Gabriel García Márquez (1927-2014) was awarded the Nobel Peace Prize for Literature in 1982. He was born in Aracataca, Colombia and received a Jesuit education and studied law before becoming a journalist. After being sent to Rome on assignment, García Márquez spent much of his life travelling. Though Cuban novelist Alejo Carpentier coined the term magical realism, to describe a storytelling style that blends mundane and magical elements, this term and style are now widely associated with García Márquez. In Mexico, he wrote the novel A Thousand Years of Solitude, now considered an important example of a work that blends history and fantasy. Over his lifetime, García Márquez wrote several acclaimed novels, short stories, and screenplays, and his body of work is known for its critically celebrated prose and profound character portraits. This guide to his short story “Balthazar’s Marvelous Afternoon” refers to the 1991 edition of García Márquez’s Collected Stories

Originally published in 1962, “Balthazar’s Marvelous Afternoon” begins by introducing Balthazar, a humble carpenter. He has just completed a custom-made birdcage for Pepe, the son of José Montiel, a curt and powerful man in the neighborhood. While Balthazar shaves, preparing to take the finished order to Montiel, his girlfriend, Ursula, asks Balthazar how much he intends to charge for it. When Balthazar says that he pictures asking for “thirty pesos to see if they give me twenty” (149), Ursula reminds him of the time and effort he has put into the cage. She encourages him to ask for more: “You’ve lost a lot of sleep in these two weeks. Furthermore, [...] I think it’s the biggest cage I’ve ever seen in my life” (149). Balthazar agrees to request more money. 

Balthazar’s cage has attracted the admiration of the townspeople, who fill his dining room that afternoon to look at the cage and later follow him to the Montiels’s home. Dr. Octavio Giraldo arrives after hearing of Balthazar’s cage, intending to purchase it for his wife, who likes birds “so much that she hated cats” (150). When Balthazar explains that he has already sold the cage, Dr. Giraldo presses the matter, offering to buy it from him for sixty pesos. Balthazar refuses, stating, “I can’t sell you something that’s sold already” (152).

However, the cage is not truly sold. When Balthazar brings the finished cage to the Montiel house, Montiel’s wife greets him. She seems confused to see Balthazar but delighted by the cage’s aesthetic design, calling to Montiel, “Come and see what a marvelous thing” (153). Balthazar asks for Pepe, revealing to the Montiels that their twelve-year-old son placed the order for the cage. José Montiel summons his son, Pepe (a diminutive version of José), and insults Balthazar, criticizing him for taking an order from a child. José suggests Balthazar sell the cage elsewhere. Pepe, in protest or self-flagellation, screams and slams his head against the ground. To stop him, Balthazar insists that the cage is a gift, and that he means to take no money for it. He gives Pepe the cage and leaves the Montiel home as José flies into a rage because Balthazar and Pepe have flouted his will. 
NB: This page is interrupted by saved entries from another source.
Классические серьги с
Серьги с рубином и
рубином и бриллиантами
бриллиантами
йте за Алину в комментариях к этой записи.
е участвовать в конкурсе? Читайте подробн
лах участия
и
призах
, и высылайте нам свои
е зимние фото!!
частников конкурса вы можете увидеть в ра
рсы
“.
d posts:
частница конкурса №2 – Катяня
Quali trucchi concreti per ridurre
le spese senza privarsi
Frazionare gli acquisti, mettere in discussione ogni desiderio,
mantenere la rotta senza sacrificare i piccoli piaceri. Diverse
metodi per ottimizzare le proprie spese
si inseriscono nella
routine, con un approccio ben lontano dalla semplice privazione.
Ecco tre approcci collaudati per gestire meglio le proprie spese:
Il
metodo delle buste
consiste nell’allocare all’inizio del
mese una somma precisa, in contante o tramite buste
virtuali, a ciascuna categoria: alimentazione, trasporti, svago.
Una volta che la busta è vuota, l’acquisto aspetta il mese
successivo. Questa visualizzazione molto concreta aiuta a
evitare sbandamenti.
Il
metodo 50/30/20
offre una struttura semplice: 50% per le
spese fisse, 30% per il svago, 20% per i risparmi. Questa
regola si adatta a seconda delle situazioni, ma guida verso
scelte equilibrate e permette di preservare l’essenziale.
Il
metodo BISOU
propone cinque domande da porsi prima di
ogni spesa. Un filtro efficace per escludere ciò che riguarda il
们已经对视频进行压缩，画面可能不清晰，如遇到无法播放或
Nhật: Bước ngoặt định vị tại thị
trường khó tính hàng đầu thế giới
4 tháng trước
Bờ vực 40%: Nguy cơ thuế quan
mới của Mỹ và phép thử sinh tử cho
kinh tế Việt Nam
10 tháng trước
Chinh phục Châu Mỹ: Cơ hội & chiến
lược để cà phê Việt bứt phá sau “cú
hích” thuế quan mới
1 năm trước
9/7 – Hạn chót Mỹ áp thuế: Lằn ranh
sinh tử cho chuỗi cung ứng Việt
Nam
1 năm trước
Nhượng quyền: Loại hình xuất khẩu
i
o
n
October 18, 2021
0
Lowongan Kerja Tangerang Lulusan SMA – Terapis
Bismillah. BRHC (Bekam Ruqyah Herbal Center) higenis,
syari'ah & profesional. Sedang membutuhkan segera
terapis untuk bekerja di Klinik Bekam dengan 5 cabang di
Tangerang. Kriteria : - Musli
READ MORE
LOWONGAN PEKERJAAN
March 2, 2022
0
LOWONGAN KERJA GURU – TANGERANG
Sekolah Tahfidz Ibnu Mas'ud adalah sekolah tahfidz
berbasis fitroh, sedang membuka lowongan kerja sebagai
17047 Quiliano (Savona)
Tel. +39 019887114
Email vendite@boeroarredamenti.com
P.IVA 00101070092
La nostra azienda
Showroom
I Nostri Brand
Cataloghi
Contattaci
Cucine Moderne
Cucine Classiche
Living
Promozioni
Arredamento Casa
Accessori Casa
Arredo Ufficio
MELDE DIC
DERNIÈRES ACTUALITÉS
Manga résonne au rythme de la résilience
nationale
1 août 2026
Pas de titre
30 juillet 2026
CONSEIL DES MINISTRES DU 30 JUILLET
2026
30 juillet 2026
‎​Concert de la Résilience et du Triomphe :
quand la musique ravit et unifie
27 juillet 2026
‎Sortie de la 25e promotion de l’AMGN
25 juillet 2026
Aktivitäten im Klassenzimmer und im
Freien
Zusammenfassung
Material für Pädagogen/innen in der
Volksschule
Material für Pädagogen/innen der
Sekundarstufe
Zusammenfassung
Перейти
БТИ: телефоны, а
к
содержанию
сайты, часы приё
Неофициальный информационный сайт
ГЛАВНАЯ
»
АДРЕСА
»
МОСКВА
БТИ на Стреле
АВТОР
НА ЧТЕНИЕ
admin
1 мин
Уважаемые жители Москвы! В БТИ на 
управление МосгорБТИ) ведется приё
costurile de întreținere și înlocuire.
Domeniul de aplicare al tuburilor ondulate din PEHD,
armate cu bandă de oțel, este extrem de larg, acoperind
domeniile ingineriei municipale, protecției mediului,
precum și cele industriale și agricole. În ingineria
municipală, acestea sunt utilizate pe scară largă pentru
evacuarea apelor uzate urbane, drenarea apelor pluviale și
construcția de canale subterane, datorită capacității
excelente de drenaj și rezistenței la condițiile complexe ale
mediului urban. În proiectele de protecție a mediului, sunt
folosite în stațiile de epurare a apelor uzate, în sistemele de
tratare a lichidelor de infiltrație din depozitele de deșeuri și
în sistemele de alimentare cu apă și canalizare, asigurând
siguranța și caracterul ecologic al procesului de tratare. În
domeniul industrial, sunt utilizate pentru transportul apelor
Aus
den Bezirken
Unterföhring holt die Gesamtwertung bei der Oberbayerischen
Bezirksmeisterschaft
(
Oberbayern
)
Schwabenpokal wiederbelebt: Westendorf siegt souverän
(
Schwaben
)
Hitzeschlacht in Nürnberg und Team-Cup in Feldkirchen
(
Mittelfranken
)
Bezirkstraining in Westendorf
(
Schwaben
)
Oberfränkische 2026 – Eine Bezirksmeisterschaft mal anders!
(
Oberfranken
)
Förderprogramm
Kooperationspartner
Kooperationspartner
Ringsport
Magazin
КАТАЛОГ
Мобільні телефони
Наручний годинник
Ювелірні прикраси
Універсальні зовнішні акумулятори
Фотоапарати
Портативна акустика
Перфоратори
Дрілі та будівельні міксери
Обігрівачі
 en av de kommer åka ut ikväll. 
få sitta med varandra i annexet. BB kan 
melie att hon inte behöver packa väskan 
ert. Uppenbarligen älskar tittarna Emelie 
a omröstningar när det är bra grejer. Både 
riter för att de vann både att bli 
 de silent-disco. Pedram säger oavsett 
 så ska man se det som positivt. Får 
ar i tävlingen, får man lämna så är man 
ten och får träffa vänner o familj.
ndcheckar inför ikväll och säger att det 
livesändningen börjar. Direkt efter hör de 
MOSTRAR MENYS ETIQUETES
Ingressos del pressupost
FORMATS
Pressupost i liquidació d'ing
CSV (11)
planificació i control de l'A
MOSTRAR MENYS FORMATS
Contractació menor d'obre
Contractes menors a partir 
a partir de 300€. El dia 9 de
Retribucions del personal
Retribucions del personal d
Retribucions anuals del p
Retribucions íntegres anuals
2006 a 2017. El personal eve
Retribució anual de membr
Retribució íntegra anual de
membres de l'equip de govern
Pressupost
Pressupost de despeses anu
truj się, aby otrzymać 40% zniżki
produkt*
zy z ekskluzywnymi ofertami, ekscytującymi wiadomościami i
In the short story’s final sequence, Balthazar is in a pool hall celebrating his completed commission with the crowd of townspeople who have come to celebrate Balthazar’s victory over Montiel. They assume that Balthazar has already been paid for the cage, and Balthazar does not correct their misunderstanding. In fact, he lies, claiming that he received sixty pesos, because he realizes that the townspeople are invested in the idea that Balthazar has extracted money from the widely disliked José. Allowing them to believe he was paid for the commission, Balthazar buys round after round of drinks for the crowd, eventually leaving his watch as payment. Drunk and giddy, Balthazar declares he is about to begin a large enterprise to create “a million cages” (156), and says they must all work quickly before the rich all die off, because they are very “sick, and they’re going to die. [...] they can’t even get angry anymore” (156).

By mealtime, Balthazar’s afternoon has ended. His disciples leave him in the pool hall alone while Ursula waits at home with his steak and onions, disbelieving the reports of his drunkenness. Balthazar wakes later, lying in the street, to feel someone removing his shoes. In the morning, as the church crowds pass, they are unsure whether he is alive or dead.